The intestinal immune system maintains a delicate balance between immunogenicity against invading pathogens and tolerance of the commensal microbiota. Inflammatory bowel disease (IBD) involves a breakdown in tolerance towards the microbiota. Dendritic cells (DC), macrophages (MΦ) and B-cells are known as professional antigen-presenting cells (APC) due to their specialization in presenting processed antigen to T-cells, and in turn shaping types of T-cell responses generated. Intestinal DC are migratory cells, unique in their ability to generate primary T-cell responses in mesenteric lymph nodes or Peyer's patches, whilst MΦ and B-cells contribute to polarization and differentiation of secondary T-cell responses in the gut lamina propria. The antigen-sampling function of gut DC and MΦ enables them to sample bacterial antigens from the gut lumen to determine types of T-cell responses generated.

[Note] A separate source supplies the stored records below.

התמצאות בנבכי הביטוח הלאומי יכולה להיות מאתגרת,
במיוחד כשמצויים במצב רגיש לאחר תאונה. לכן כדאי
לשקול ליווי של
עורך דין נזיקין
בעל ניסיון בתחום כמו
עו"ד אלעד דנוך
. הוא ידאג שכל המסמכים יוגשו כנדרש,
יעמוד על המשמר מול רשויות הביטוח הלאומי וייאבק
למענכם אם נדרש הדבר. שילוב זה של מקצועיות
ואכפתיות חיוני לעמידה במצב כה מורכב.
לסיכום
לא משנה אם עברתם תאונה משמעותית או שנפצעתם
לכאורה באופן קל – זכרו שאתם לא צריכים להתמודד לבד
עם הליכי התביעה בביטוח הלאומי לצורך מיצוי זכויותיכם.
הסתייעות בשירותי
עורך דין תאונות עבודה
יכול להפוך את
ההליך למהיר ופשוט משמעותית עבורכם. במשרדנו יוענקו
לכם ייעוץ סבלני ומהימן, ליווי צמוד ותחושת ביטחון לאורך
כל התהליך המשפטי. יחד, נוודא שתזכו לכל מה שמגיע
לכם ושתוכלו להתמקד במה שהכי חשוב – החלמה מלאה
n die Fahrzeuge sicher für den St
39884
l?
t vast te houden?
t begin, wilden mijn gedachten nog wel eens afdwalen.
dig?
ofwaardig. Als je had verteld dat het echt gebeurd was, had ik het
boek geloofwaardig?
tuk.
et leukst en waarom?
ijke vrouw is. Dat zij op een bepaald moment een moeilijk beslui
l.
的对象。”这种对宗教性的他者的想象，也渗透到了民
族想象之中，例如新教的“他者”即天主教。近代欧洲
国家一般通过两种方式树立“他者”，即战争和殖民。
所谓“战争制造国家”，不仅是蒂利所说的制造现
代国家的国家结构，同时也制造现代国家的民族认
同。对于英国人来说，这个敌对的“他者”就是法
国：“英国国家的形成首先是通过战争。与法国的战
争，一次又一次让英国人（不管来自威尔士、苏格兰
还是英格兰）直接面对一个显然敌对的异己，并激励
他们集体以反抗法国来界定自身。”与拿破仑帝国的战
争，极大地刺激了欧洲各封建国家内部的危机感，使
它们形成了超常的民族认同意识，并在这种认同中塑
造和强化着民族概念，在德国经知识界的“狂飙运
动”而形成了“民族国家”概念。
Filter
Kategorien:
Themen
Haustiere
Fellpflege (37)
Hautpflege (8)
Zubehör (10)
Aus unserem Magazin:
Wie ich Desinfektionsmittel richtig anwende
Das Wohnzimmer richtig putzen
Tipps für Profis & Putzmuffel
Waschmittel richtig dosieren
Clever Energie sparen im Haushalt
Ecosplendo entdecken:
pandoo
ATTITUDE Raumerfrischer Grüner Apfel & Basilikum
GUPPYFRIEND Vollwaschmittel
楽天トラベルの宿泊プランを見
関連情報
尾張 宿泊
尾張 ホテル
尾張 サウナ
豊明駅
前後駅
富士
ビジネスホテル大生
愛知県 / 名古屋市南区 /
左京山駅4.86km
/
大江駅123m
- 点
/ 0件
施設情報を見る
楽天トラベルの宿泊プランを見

The primary function of intestinal B-cells involves their secretion of large amounts of immunoglobulin A, which in turn contributes to epithelial barrier function and limits immune responses towards to microbiota. Here, we review the role of all three types of APC in intestinal immunity, both in the steady state and in inflammation, and how these cells interact with one another, as well as with the intestinal microenvironment, to shape mucosal immune responses. We describe mechanisms of maintaining intestinal immune tolerance in the steady state but also inappropriate responses of APC to components of the gut microbiota that contribute to pathology in IBD.